Thomas Leist, MD, PhD: Cladribine tablets have recently been approved in the United States for the treatment of relapsing-remitting disease, as well as active secondary progressive disease. In the United States, cladribine tablets are not indicated for patients with clinically isolated syndrome, but behind the data that are currently part of the approval in the United States, there is an additional trial and this trial was carried out in patients after the first demyelinating event.

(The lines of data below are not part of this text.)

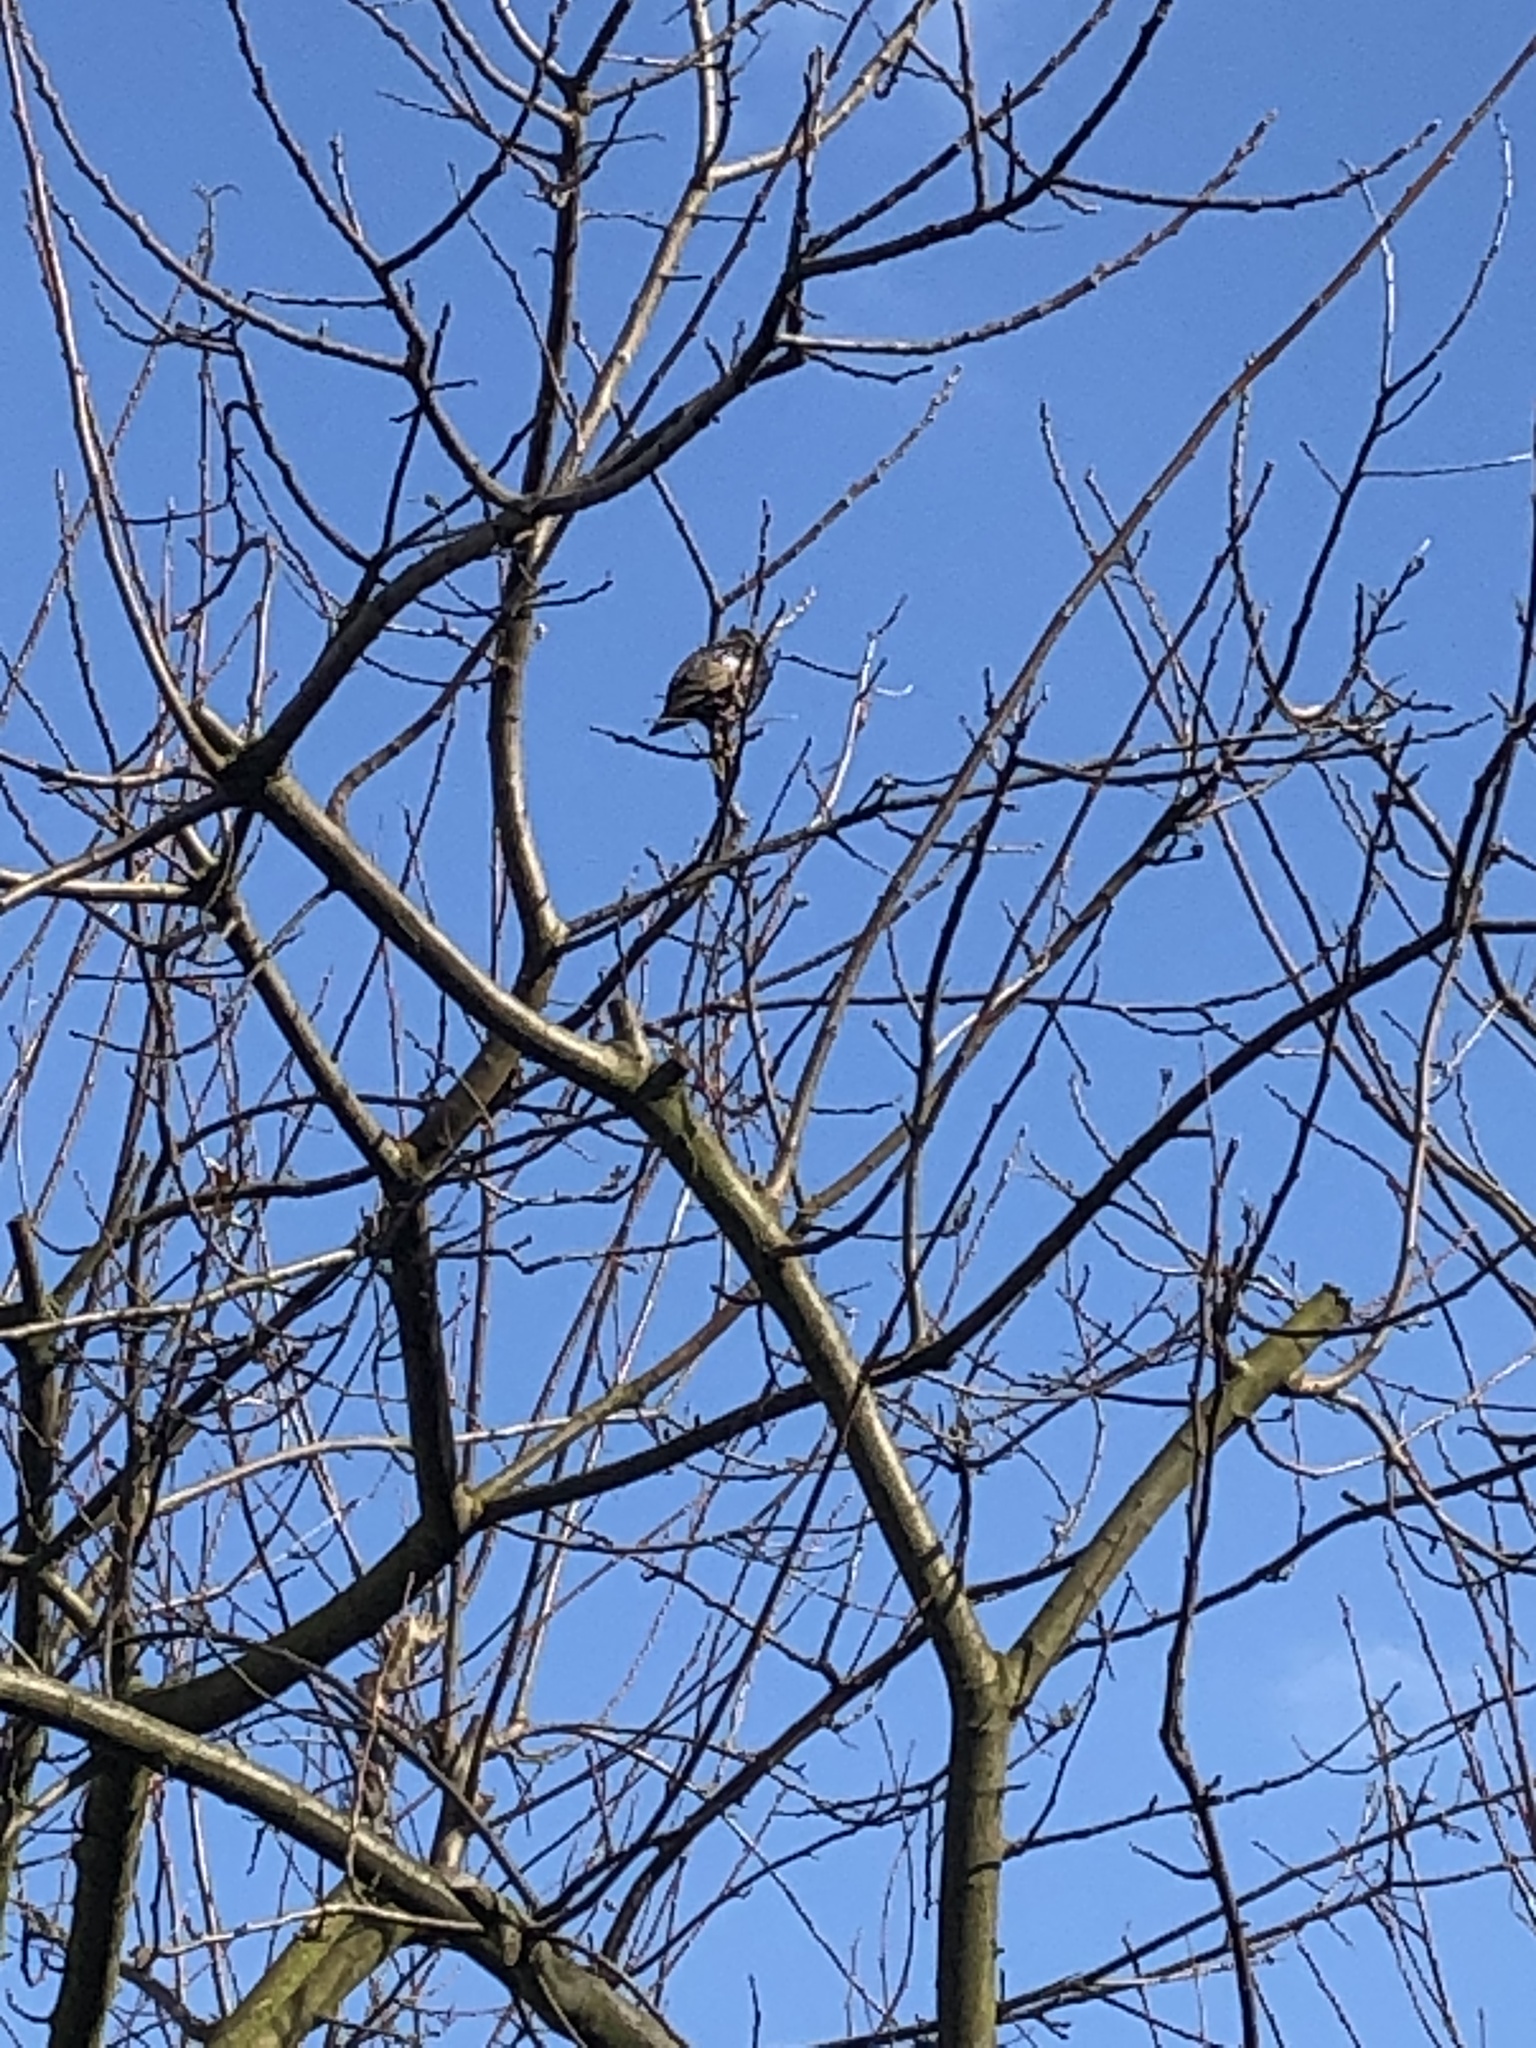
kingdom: Animalia
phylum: Chordata
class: Aves
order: Passeriformes
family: Sturnidae
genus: Sturnus
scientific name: Sturnus vulgaris
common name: Common starling
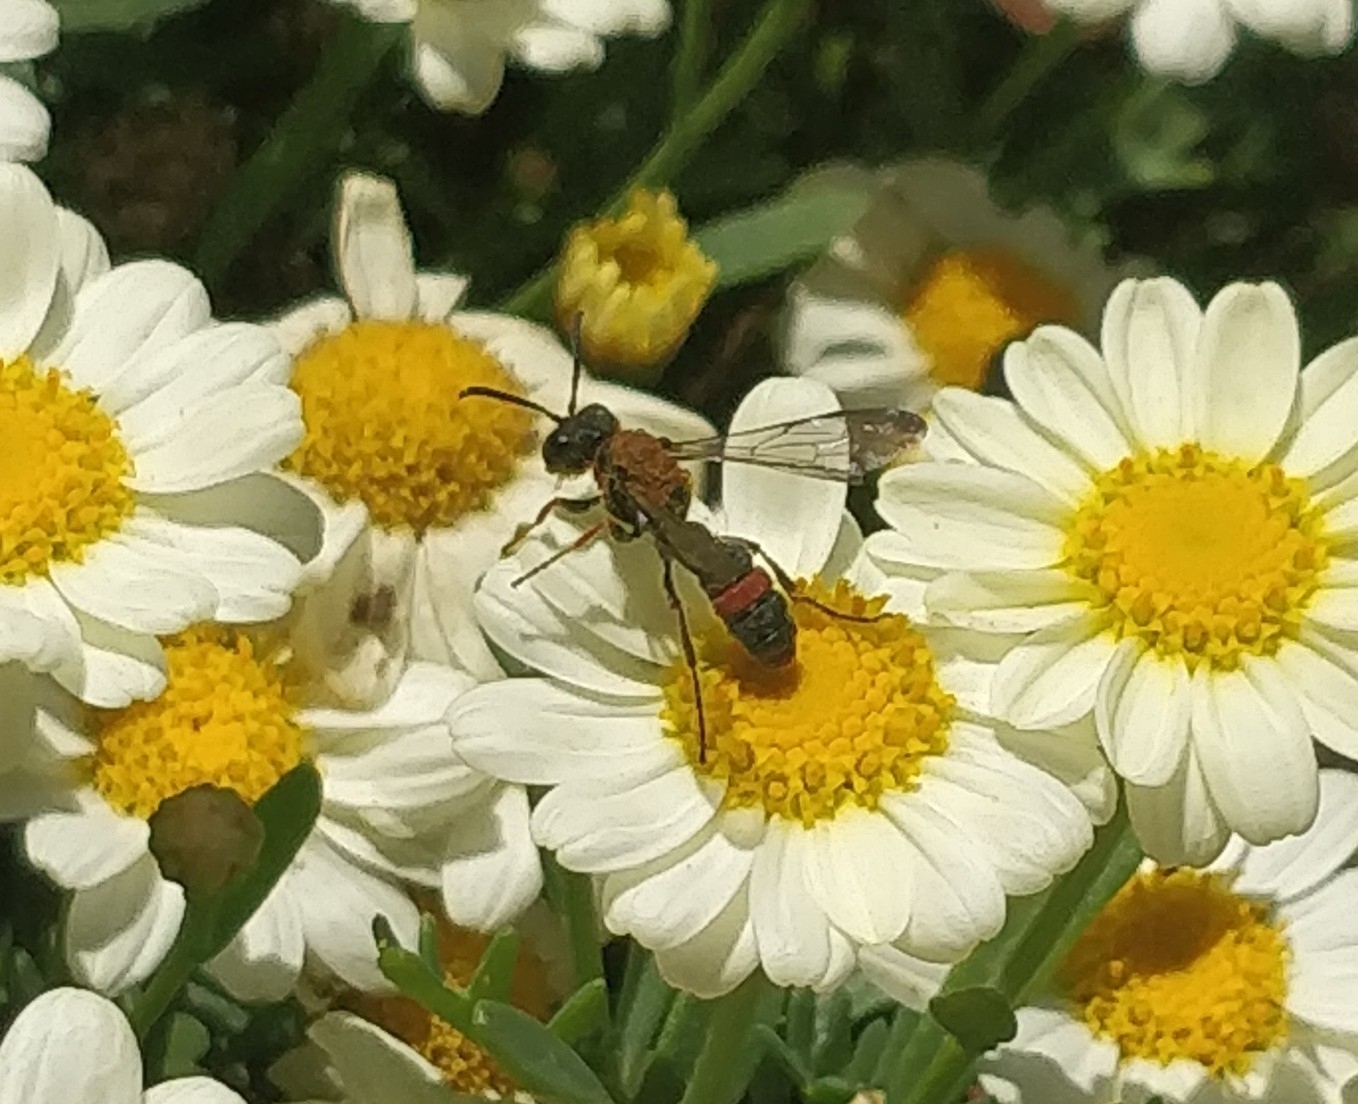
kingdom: Animalia
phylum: Arthropoda
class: Insecta
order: Hymenoptera
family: Crabronidae
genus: Cerceris
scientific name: Cerceris concinna
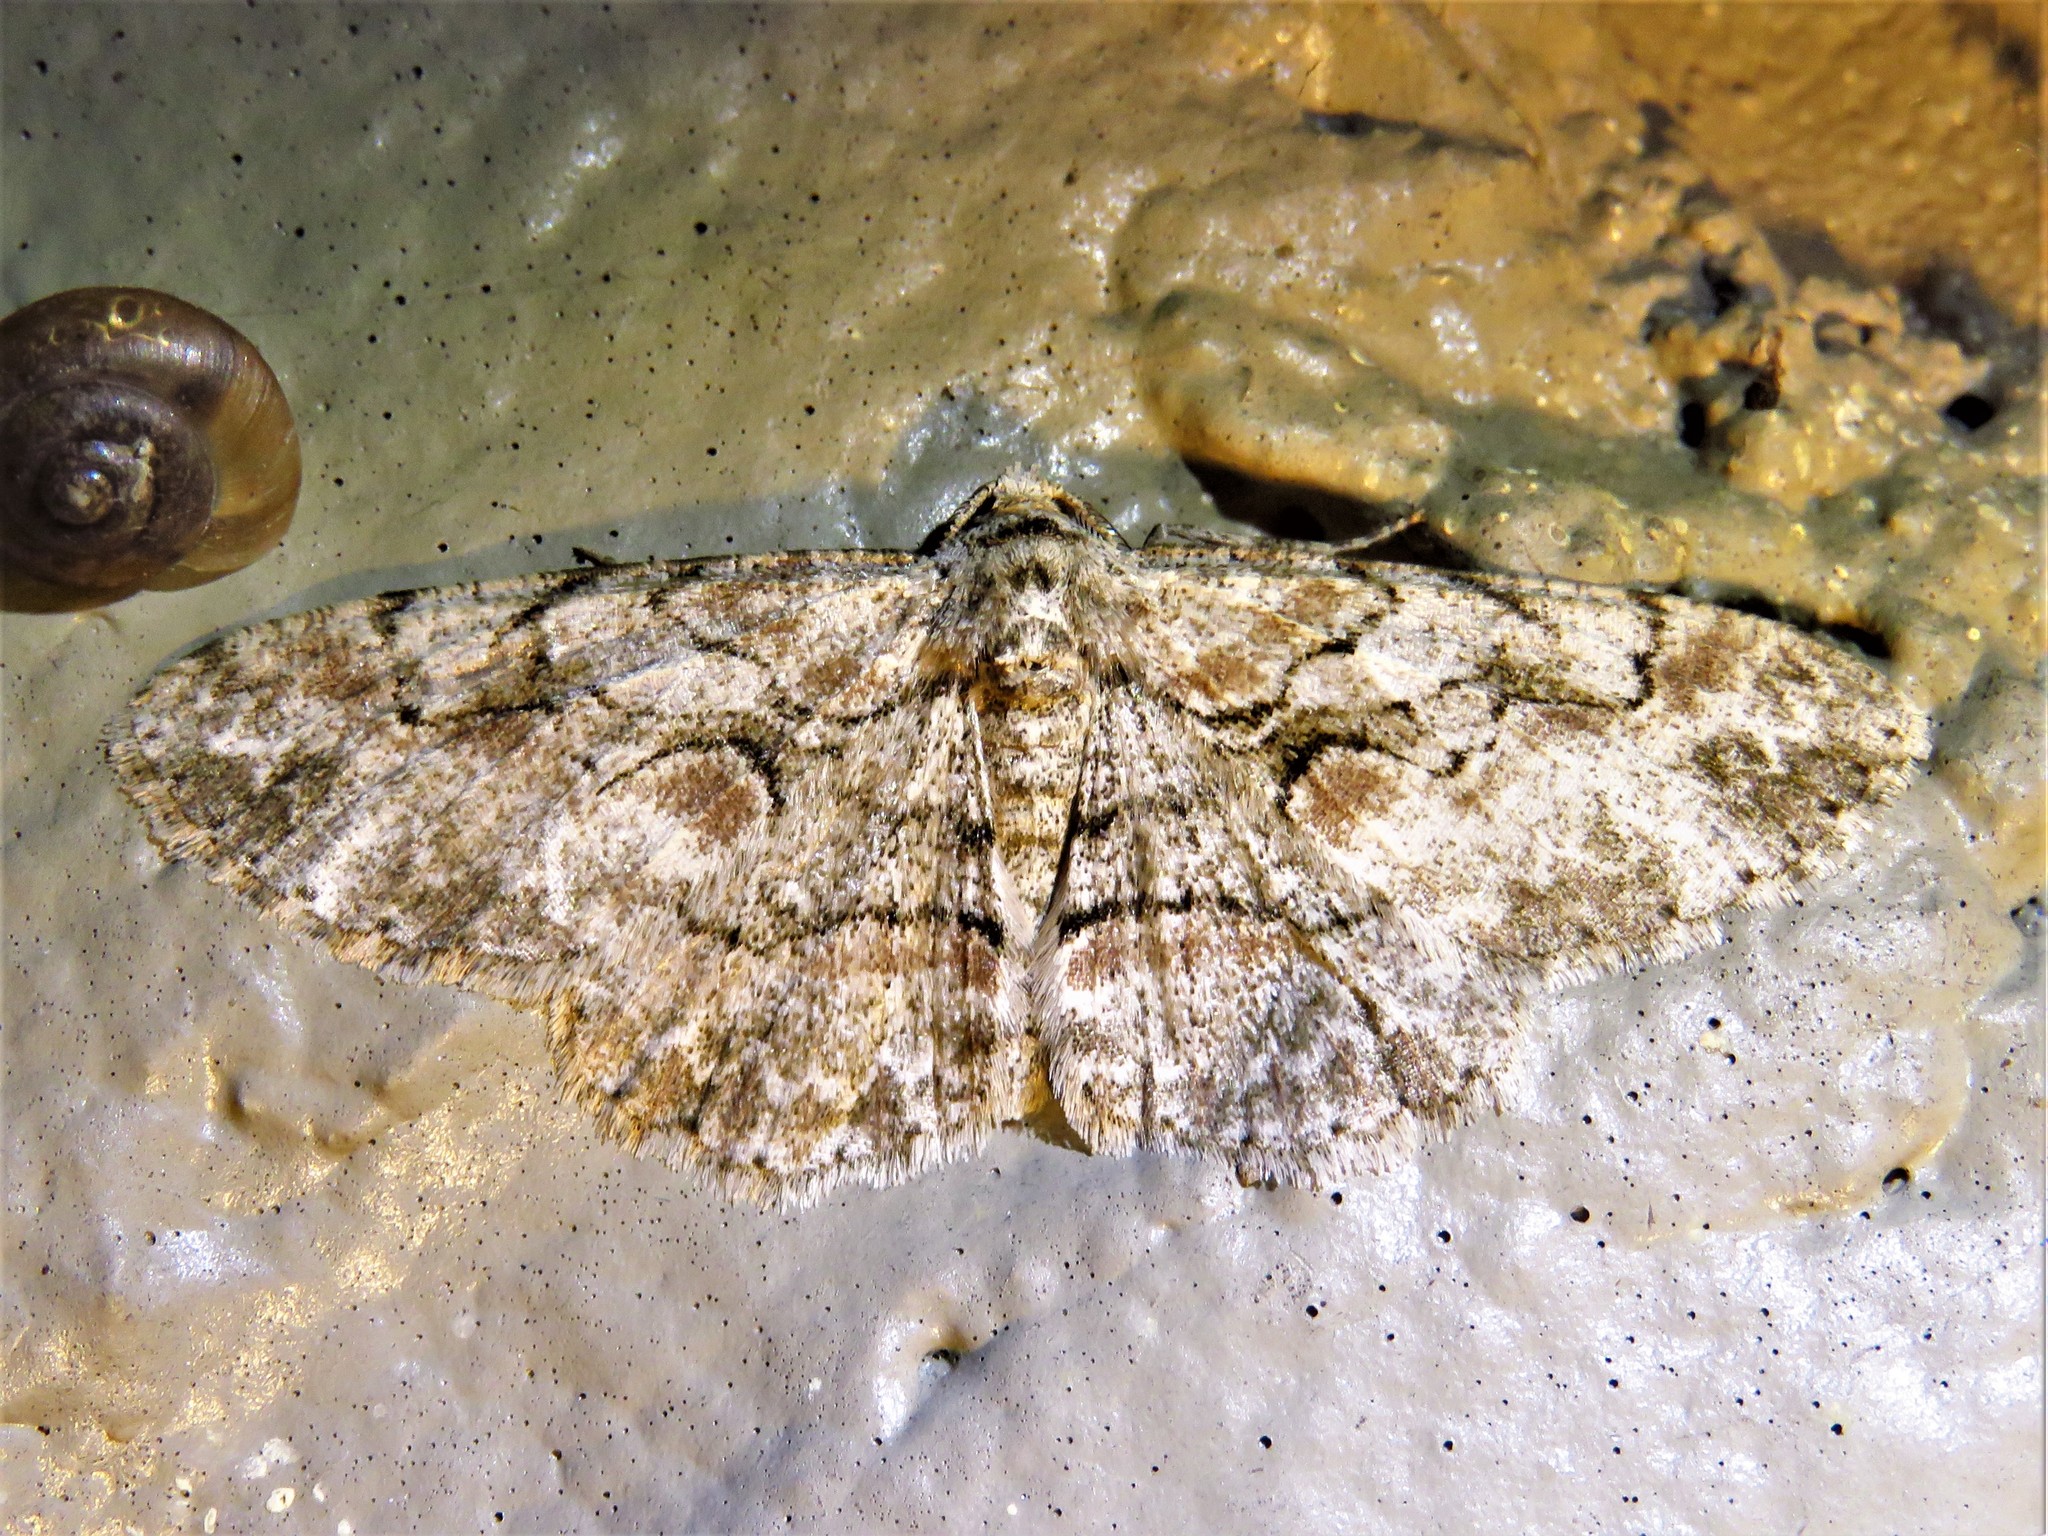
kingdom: Animalia
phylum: Arthropoda
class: Insecta
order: Lepidoptera
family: Geometridae
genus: Iridopsis
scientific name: Iridopsis defectaria
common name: Brown-shaded gray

This is the ORACLE-MS trial and the study that we present is a subgroup analysis of individuals to see whether or not we can identify age groups, activity groups, as well as disease severity groups that may or may not respond to the treatment. In the study that we will present, the subgroup analysis of the patients from the ORACLE-MS trial, we can show that both younger and older patients with the first demyelinating event profited from the intervention; the results were significant compared to the placebo cohort.
We also see that patients with more or less lesions at the initial presentation and with gadolinium or no gadolinium-enhancing lesion profit [from the treatment]. We also could demonstrate that patients with a poly-symptomatic first event—so more than just optic neuritis or transverse myelitis—also profited and patients with a simple onset, just one symptom complex, profited in this.
With that, this study that is now presented as a subgroup analysis, shows us that a wide range of patients may profit; again, this is currently outside of the indication within the United States. The interesting thing in the future will be whether these patients from the ORACLE-MS trial can be reconvened and one can actually evaluate whether intervention with an agent such as cladribine tablets may potentially have a benefit way beyond the initial treatment cycle. I hesitate to use the word, but still, whether this is an induction treatment or a conditioning treatment, whether an upfront treatment may potentially affect the disease course over a very, very long period of time.
Cladribine tablets has an interesting development in that the clinical trials were actually performed some time ago and patients were subsequently off treatment followed in the PREMIERE Registry, and so we have almost 10 years of follow-up in some patients. There is a lot of information of upfront treatment and then follow-up in these particular patients—so yes there is data. There is less data on the retreated patients and so that something that perhaps over the period of time will need to be remedied; it's probably something that is not going to be done in the United States early on because approval in other countries was earlier and so maybe they have data from other areas.